Enquêtes et questions après le suicide d’une jeune femme en prison

 À 19 ans, une jeune Vierzonnaise s’est donné la mort par pendaison dans sa cellule de la maison d’arrêt du Bordiot.

Deux enquêtes sont ouvertes, l’une judiciaire et l’autre administrative.

Avant de mettre fin à ses jours, la jeune fille aurait laissé un mot manuscrit adressé à l’un des membres de sa famille. « Paumée dans une existence en décomposition sociale, entraînée par une ancre familiale qui lui fait mordre le fond, elle promène, depuis son enfance, un vieux jouet cassé qu’est sa jeunesse. »

Celle qui est au cœur de cet article, publié jeudi 24 juillet dernier dans le Berry républicain, a fini par se pendre dans sa cellule du Bordiot, vendredi 5 décembre, avec un cordon électrique.

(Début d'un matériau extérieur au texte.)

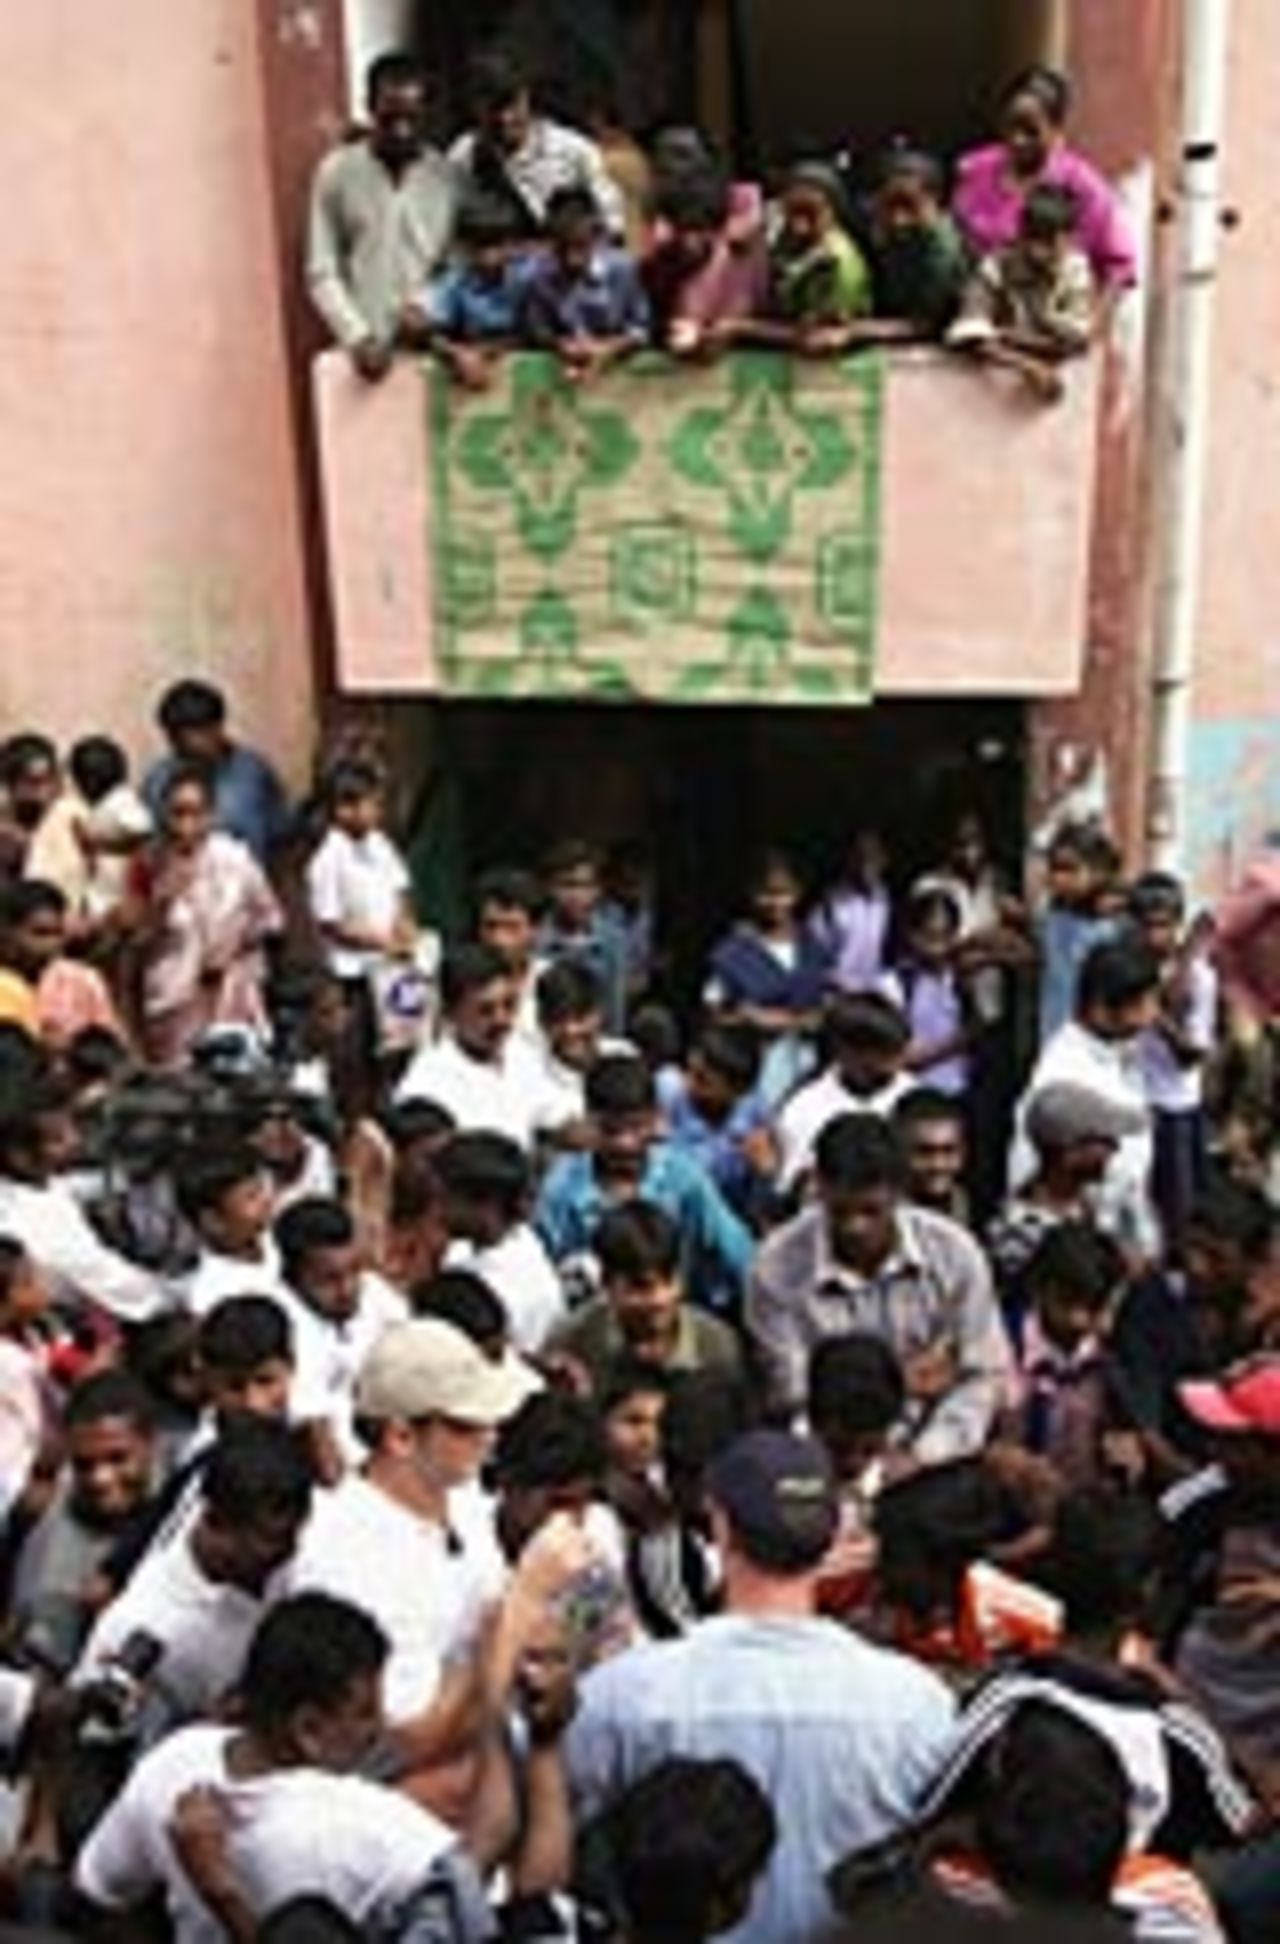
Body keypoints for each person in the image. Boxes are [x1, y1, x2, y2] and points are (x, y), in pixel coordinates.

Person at [567, 1428, 955, 1944]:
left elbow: (559, 1852)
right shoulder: (917, 1705)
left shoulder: (624, 1695)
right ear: (833, 1536)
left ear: (721, 1527)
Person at [74, 1592, 494, 1943]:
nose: (379, 1725)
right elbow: (462, 1895)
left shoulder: (174, 1761)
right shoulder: (357, 1827)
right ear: (308, 1728)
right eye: (364, 1713)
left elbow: (100, 1888)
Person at [290, 1317, 536, 1791]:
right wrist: (511, 1624)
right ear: (400, 1437)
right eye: (467, 1426)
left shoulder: (462, 1498)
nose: (489, 1437)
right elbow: (406, 1741)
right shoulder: (345, 1556)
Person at [748, 1112, 1012, 1454]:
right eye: (841, 1212)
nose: (855, 1228)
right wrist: (898, 1383)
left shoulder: (955, 1255)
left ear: (900, 1193)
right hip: (823, 1451)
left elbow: (980, 1375)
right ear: (819, 1188)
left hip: (937, 1453)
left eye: (871, 1212)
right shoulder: (776, 1267)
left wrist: (926, 1456)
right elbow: (791, 1393)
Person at [75, 1417, 314, 1733]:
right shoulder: (139, 1626)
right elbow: (86, 1747)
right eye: (271, 1539)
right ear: (216, 1523)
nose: (292, 1548)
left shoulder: (283, 1550)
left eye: (295, 1532)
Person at [535, 1055, 753, 1316]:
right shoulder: (561, 1188)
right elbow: (542, 1272)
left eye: (637, 1127)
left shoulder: (683, 1179)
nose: (625, 1144)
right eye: (610, 1131)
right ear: (589, 1121)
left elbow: (739, 1255)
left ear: (655, 1120)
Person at [1110, 1177, 1275, 1480]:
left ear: (1254, 1262)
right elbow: (1144, 1418)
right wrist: (1193, 1485)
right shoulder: (1154, 1305)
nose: (1196, 1266)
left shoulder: (1265, 1320)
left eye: (1217, 1258)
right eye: (1192, 1248)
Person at [306, 51, 457, 380]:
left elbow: (455, 265)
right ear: (369, 107)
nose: (401, 131)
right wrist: (357, 338)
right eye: (390, 119)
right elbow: (322, 270)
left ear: (427, 114)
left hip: (434, 354)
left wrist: (429, 306)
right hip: (362, 361)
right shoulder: (337, 173)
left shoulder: (447, 179)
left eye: (412, 119)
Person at [1012, 937, 1163, 1264]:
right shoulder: (1062, 1076)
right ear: (1100, 1006)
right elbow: (1034, 1178)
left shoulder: (1122, 1051)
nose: (1154, 1015)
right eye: (1144, 1003)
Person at [12, 1369, 157, 1673]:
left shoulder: (181, 1513)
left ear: (150, 1444)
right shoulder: (52, 1551)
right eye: (84, 1465)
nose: (100, 1479)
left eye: (117, 1458)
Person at [139, 765, 283, 1069]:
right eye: (177, 813)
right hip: (173, 996)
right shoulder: (149, 864)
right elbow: (137, 940)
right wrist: (161, 902)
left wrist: (232, 952)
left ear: (211, 815)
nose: (186, 825)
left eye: (196, 813)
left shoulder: (236, 861)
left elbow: (270, 919)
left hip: (231, 992)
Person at [0, 1058, 164, 1324]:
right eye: (58, 1139)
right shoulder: (45, 1233)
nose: (76, 1141)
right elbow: (133, 1293)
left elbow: (71, 1187)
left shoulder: (31, 1182)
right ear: (18, 1155)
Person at [953, 63, 1138, 292]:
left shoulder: (1084, 188)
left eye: (1031, 132)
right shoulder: (974, 171)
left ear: (1056, 129)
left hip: (1054, 317)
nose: (1017, 140)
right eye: (1010, 126)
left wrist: (1096, 326)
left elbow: (1118, 268)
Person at [987, 1080, 1145, 1327]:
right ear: (1068, 1152)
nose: (1114, 1149)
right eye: (1101, 1141)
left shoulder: (1098, 1205)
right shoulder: (1018, 1230)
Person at [549, 1200, 742, 1393]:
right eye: (641, 1288)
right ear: (606, 1284)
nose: (660, 1299)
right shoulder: (575, 1342)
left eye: (668, 1281)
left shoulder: (716, 1346)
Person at [274, 1197, 408, 1471]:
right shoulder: (280, 1322)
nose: (348, 1289)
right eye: (329, 1280)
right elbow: (316, 1437)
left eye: (354, 1271)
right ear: (292, 1278)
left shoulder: (374, 1293)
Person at [448, 45, 625, 244]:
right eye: (493, 109)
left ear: (527, 97)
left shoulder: (574, 152)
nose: (505, 119)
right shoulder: (464, 155)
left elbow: (613, 224)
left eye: (511, 105)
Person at [1000, 1222, 1127, 1487]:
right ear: (1039, 1287)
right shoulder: (997, 1346)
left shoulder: (1111, 1358)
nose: (1078, 1320)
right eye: (1068, 1301)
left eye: (1094, 1307)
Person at [1128, 872, 1218, 1247]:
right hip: (1135, 1099)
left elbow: (1192, 1055)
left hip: (1175, 1106)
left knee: (1179, 1210)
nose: (1154, 937)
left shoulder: (1197, 978)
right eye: (1146, 926)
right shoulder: (1130, 967)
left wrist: (1158, 1018)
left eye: (1163, 926)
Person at [703, 849, 827, 1112]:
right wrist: (747, 1019)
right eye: (766, 894)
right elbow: (712, 1014)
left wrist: (803, 1020)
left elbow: (827, 1002)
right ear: (751, 895)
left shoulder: (812, 946)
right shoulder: (733, 951)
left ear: (798, 893)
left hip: (809, 1063)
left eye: (783, 894)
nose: (775, 904)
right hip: (756, 1068)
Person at [949, 183, 1096, 401]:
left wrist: (1006, 337)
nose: (1038, 252)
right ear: (1020, 234)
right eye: (1032, 239)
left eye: (1049, 243)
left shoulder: (1076, 271)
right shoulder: (996, 267)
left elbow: (1075, 340)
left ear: (1068, 240)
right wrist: (1028, 366)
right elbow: (969, 333)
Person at [394, 942, 539, 1147]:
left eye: (509, 1005)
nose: (501, 1020)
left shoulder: (523, 1053)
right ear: (451, 1013)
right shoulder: (427, 1084)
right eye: (485, 1010)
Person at [437, 1131, 566, 1354]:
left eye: (447, 1196)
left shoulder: (508, 1284)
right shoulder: (475, 1248)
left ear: (486, 1205)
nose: (438, 1206)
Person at [774, 991, 912, 1195]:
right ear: (846, 1051)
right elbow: (796, 1183)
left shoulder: (914, 1095)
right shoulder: (803, 1109)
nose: (899, 1059)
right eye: (885, 1051)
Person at [144, 681, 290, 867]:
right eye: (174, 740)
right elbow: (151, 847)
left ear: (216, 728)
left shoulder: (252, 775)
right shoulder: (159, 780)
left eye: (191, 738)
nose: (182, 749)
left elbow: (282, 840)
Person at [518, 185, 651, 383]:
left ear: (596, 239)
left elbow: (642, 328)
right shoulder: (538, 277)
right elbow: (537, 330)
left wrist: (609, 348)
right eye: (563, 250)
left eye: (580, 248)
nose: (573, 260)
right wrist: (562, 345)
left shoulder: (622, 269)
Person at [656, 1022, 776, 1226]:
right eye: (690, 1072)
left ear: (737, 1090)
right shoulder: (666, 1094)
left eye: (704, 1081)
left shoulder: (753, 1110)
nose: (689, 1085)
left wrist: (764, 1176)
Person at [641, 167, 768, 357]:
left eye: (700, 230)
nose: (690, 240)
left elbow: (756, 315)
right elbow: (649, 326)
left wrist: (733, 329)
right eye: (684, 229)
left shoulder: (741, 261)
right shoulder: (657, 265)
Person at [414, 190, 527, 390]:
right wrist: (457, 354)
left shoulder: (525, 275)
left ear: (512, 244)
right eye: (481, 246)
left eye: (497, 245)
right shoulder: (457, 281)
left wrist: (487, 351)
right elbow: (425, 328)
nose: (489, 256)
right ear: (466, 247)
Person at [0, 879, 122, 1051]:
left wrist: (74, 1048)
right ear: (8, 933)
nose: (51, 944)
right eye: (39, 933)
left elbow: (109, 1048)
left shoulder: (82, 981)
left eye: (57, 933)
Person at [763, 160, 871, 352]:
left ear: (833, 212)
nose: (799, 227)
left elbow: (816, 333)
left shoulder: (836, 260)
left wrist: (740, 328)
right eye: (793, 212)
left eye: (810, 214)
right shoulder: (783, 244)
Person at [864, 145, 970, 339]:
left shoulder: (943, 246)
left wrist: (855, 330)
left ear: (934, 201)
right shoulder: (878, 230)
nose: (899, 220)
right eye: (891, 205)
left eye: (909, 206)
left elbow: (925, 324)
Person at [881, 885, 976, 1100]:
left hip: (960, 1091)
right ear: (911, 934)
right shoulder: (895, 985)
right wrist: (954, 1044)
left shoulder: (961, 980)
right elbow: (893, 1057)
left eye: (945, 936)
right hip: (911, 1094)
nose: (938, 947)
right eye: (929, 936)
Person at [1034, 820, 1122, 1047]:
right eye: (1054, 869)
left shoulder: (1110, 930)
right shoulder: (1054, 919)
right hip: (1054, 1040)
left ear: (1098, 871)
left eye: (1070, 869)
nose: (1059, 879)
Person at [537, 842, 630, 1040]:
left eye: (586, 886)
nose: (577, 896)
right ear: (550, 888)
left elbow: (615, 1007)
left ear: (598, 890)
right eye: (567, 885)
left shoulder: (612, 940)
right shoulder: (537, 941)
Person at [176, 1143, 280, 1316]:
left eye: (262, 1189)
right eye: (251, 1197)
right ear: (213, 1221)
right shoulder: (213, 1296)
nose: (266, 1201)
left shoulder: (275, 1236)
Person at [66, 734, 152, 927]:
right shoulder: (101, 806)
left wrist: (100, 844)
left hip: (120, 896)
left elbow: (143, 834)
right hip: (102, 894)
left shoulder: (121, 801)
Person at [808, 827, 892, 997]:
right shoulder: (832, 906)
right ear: (849, 859)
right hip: (836, 993)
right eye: (860, 857)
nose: (866, 865)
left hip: (875, 993)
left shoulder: (886, 902)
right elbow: (812, 958)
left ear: (884, 860)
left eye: (873, 857)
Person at [892, 1087, 970, 1224]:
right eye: (924, 1152)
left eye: (948, 1151)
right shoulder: (881, 1219)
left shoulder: (982, 1214)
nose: (937, 1165)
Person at [0, 733, 62, 885]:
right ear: (9, 784)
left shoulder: (68, 823)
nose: (44, 793)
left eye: (51, 780)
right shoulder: (6, 836)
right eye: (33, 783)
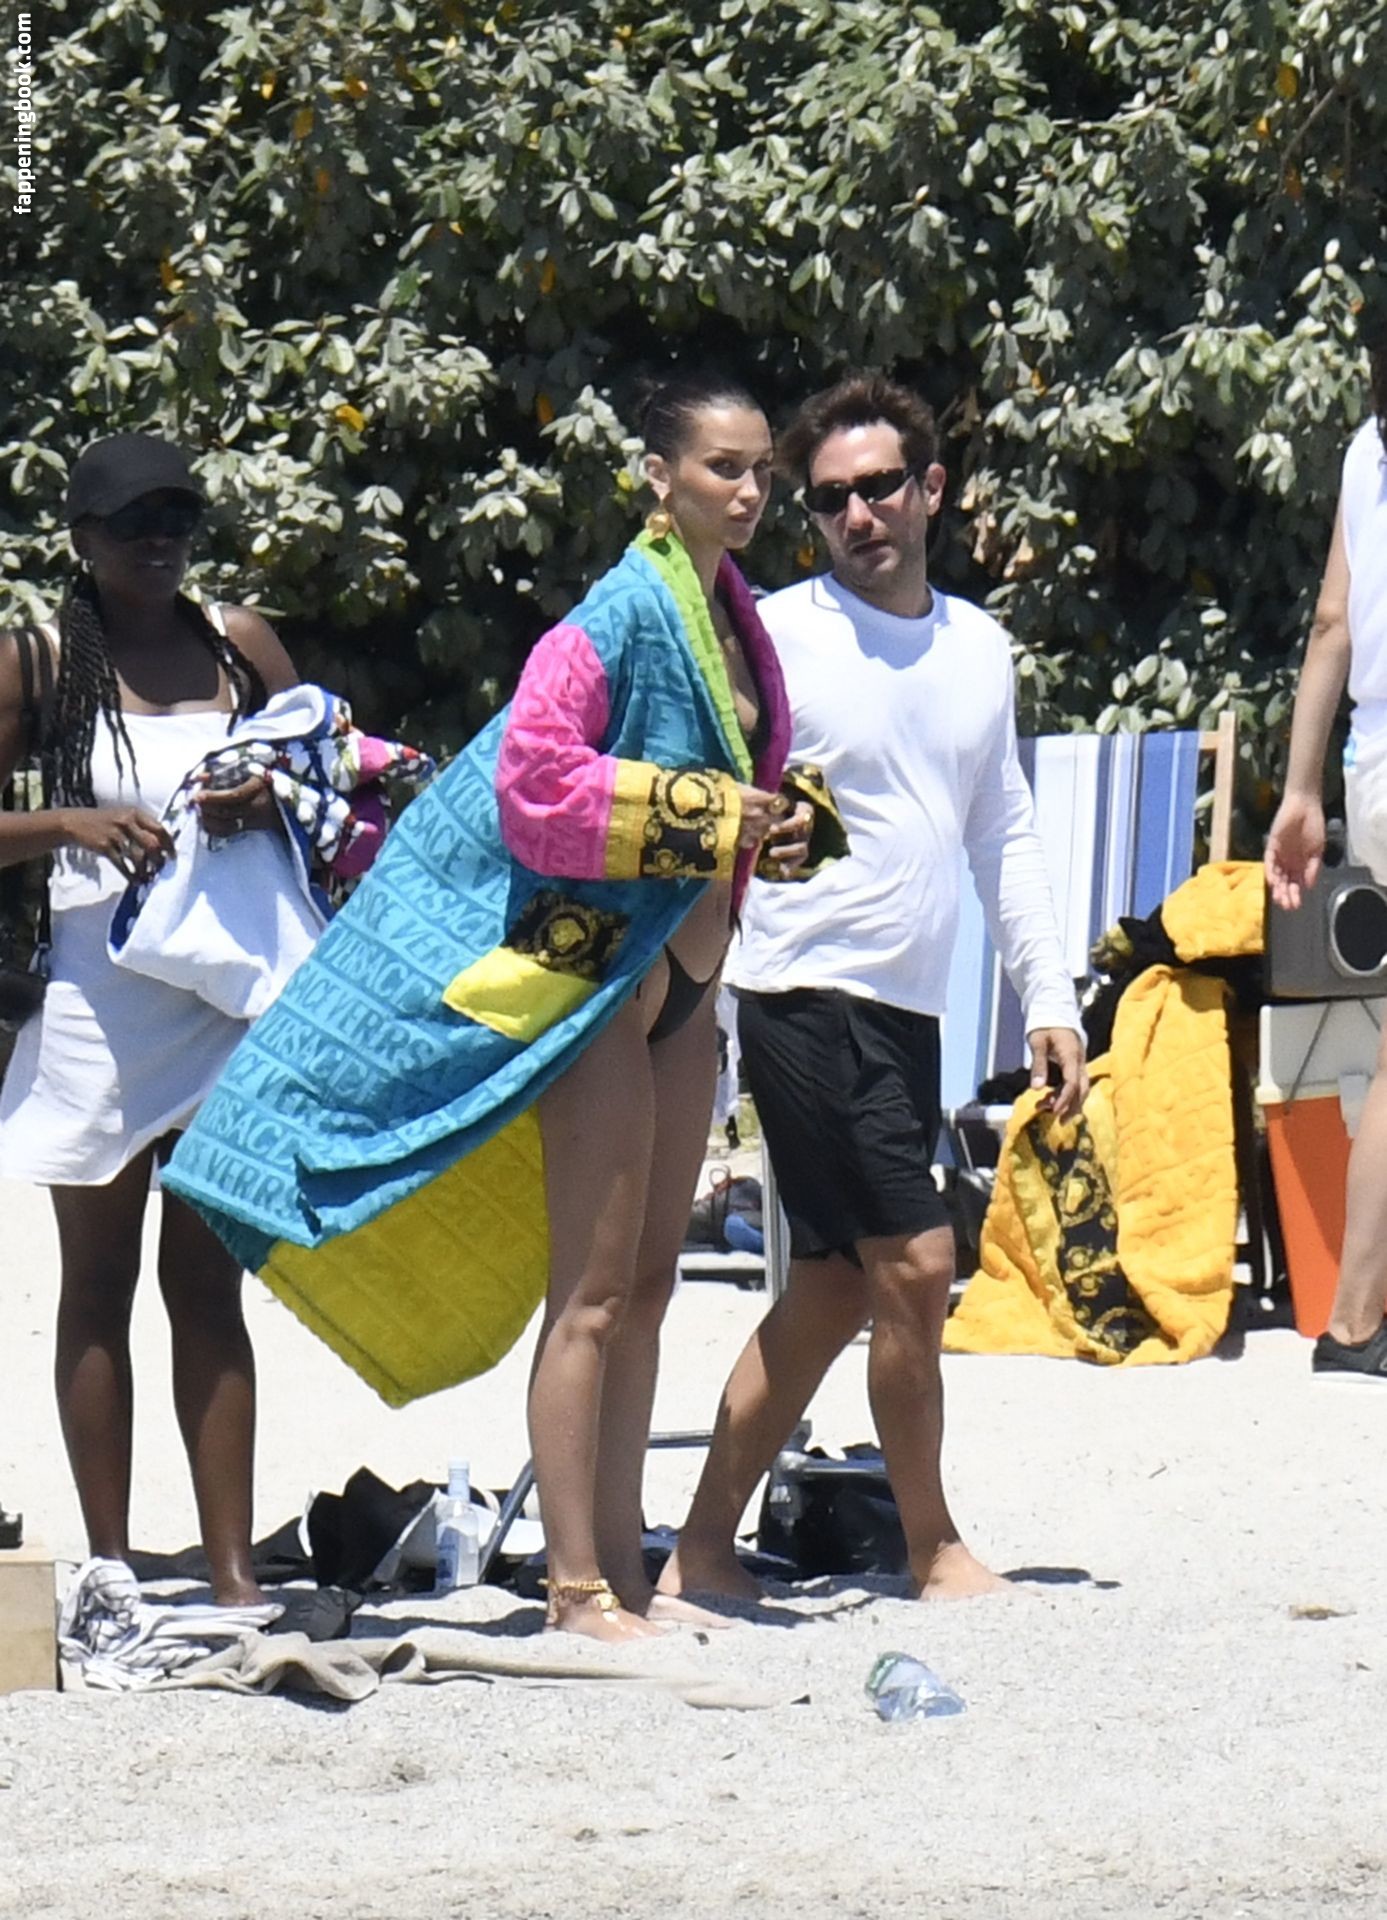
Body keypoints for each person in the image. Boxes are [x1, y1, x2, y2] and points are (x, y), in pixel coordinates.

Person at [164, 372, 814, 1642]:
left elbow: (741, 777)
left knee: (651, 1288)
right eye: (722, 468)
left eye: (759, 471)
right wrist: (707, 814)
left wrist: (783, 829)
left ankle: (625, 1573)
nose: (747, 491)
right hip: (600, 974)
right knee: (594, 1294)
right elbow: (534, 784)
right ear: (659, 476)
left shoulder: (734, 618)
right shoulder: (615, 614)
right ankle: (575, 1588)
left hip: (689, 972)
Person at [658, 372, 1088, 1605]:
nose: (857, 514)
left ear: (930, 488)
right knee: (914, 1260)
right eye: (830, 497)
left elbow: (1001, 830)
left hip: (908, 1004)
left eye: (881, 486)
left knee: (837, 1280)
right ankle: (932, 1545)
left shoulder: (978, 648)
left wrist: (1047, 999)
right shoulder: (773, 634)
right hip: (799, 983)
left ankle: (700, 1551)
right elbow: (698, 785)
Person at [0, 433, 298, 1604]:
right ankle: (114, 1570)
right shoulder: (36, 661)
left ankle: (233, 1575)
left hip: (226, 1003)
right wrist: (67, 824)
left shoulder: (239, 643)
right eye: (134, 523)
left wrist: (269, 797)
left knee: (209, 1287)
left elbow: (338, 779)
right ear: (82, 538)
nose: (161, 540)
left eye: (178, 518)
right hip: (100, 1007)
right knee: (97, 1285)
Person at [1265, 315, 1387, 1379]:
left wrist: (1301, 790)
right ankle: (1350, 1319)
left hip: (1374, 762)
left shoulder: (1365, 448)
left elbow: (1331, 624)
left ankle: (1354, 1317)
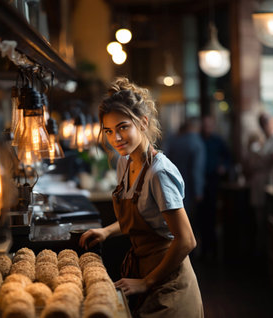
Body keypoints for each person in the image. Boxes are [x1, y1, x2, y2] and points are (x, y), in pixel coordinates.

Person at [79, 77, 203, 318]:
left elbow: (186, 240)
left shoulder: (159, 173)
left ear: (143, 123)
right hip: (144, 272)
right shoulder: (125, 163)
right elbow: (144, 218)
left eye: (123, 127)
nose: (116, 138)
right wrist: (107, 231)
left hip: (170, 282)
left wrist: (147, 282)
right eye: (109, 131)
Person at [245, 112, 273, 256]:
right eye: (262, 122)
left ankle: (271, 252)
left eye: (266, 122)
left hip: (272, 184)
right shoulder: (256, 141)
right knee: (260, 221)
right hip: (259, 186)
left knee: (271, 219)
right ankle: (262, 252)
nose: (265, 125)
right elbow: (250, 164)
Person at [164, 117, 206, 246]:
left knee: (176, 226)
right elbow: (196, 170)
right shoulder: (196, 142)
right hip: (190, 189)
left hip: (172, 187)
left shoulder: (174, 141)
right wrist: (198, 191)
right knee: (190, 226)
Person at [199, 114, 231, 260]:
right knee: (201, 216)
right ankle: (204, 248)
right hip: (199, 181)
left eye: (209, 125)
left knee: (212, 215)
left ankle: (212, 249)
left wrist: (224, 167)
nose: (207, 128)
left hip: (213, 181)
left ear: (212, 126)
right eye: (204, 125)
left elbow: (229, 157)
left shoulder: (218, 140)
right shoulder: (197, 139)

Elle avait 19 ans… Cette Vierzonnaise au casier lourd a trébuché sur la vie. Celle que sa tante a toujours trouvée « malheureuse », met fin à ses jours, après un énième rendez-vous au tribunal correctionnel de Bourges. Vendredi 5 décembre, la justice l’extrait de sa cellule. Mais un problème de procédure renvoie son affaire « à une date ultérieure ». Elle se suicide dans la foulée… Sa tante explique qu’elle comptait aller la voir le lendemain car une panne de voiture l’avait empêchée de se rendre au parloir. Elle avait écrit à sa nièce, d’ailleurs, pour le lui dire. La délinquance n’est pas un trou dans le trottoir dans lequel on tombe par hasard. Celle qui en fit les frais, et qui fit aussi des victimes, depuis l’âge de treize ans, date de sa première condamnation, éponge un lourd passif familial. « Nouée par un fil à la communauté des gens du voyage de Vierzon », la jeune fille « n’en finit pas de sombrer corps et âme », écrivions-nous encore. C’est sa grand-mère qui s’occupe d’elle, une grand-mère pour refuge qui finit par mourir. Plus tard, une tante, pour qui sa nièce « se sentait abandonnée, rejetée, elle s’en fichait de sa vie », dit-elle. Les foyers qu’elle fréquente la mettent finalement à l’abri des turpitudes de son monde. Mais très vite, de retour, la réalité la rattrape et la tire vers le bas. En juillet dernier, c’est une jeune femme échouée qui se tient dans le box. Son avocate brosse le sombre tableau de cette courte existence jalonnée d’alcool, de violences, de vols. Fatalité, ces huit condamnations à son casier ? Fatalité ce refus de retourner en prison après une permission pour assister à un événement familial ? Elle ne retourne pas au Bordiot pendant cinq semaines. Voilà pourquoi elle est jugée en comparution immédiate, le 23 juillet. Au magistrat, elle explique d’une voix blanche et mécanique qu’elle voulait ramener sa sœur qui avait fugué. Ce regard vide, relié à nulle part. Cette sœur incarcérée. Cette vie chaotique, cabossée. Le fruit d’une volonté indéfectible, la sienne ? Ou d’un dévissage social, une chute lisse et vertigineuse sur une paroi le long de laquelle ses ongles n’accrochaient plus ? Rien ne justifie de mourir, pendue, dans une cellule, à 19 ans. Même un chemin pavé d’une délinquance aussi vive.